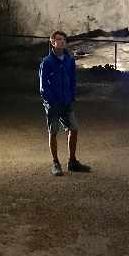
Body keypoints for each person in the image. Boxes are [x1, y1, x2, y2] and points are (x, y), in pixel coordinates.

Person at [38, 30, 91, 176]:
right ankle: (55, 162)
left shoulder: (69, 60)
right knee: (53, 132)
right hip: (53, 103)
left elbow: (72, 79)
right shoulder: (47, 62)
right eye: (58, 39)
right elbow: (43, 86)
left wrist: (72, 95)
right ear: (52, 42)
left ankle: (72, 161)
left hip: (66, 101)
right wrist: (50, 101)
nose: (61, 42)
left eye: (63, 39)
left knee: (73, 129)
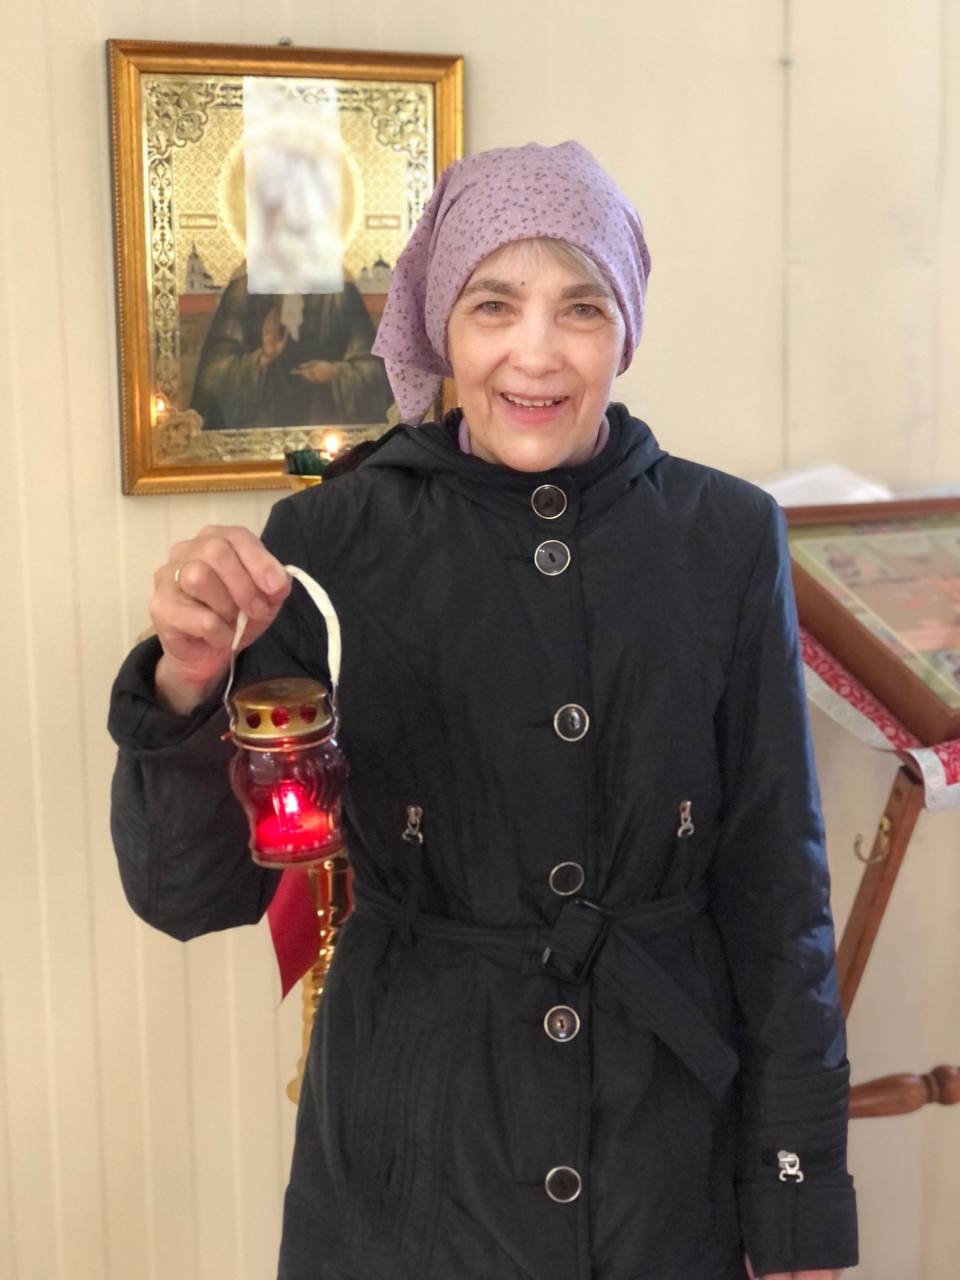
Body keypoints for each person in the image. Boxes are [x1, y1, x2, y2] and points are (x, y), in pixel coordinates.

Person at [109, 142, 858, 1280]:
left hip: (663, 1158)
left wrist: (796, 1192)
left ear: (627, 328)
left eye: (582, 307)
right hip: (413, 1158)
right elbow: (189, 892)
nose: (536, 352)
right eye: (494, 304)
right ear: (440, 324)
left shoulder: (724, 537)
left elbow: (777, 890)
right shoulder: (329, 542)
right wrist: (188, 679)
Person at [190, 268, 394, 429]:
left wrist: (336, 372)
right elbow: (213, 375)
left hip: (327, 426)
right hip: (258, 432)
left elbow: (373, 372)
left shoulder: (340, 293)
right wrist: (261, 359)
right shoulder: (243, 291)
*****
Please count the lines in the records that contain "wrist" and reply with the count alone.

6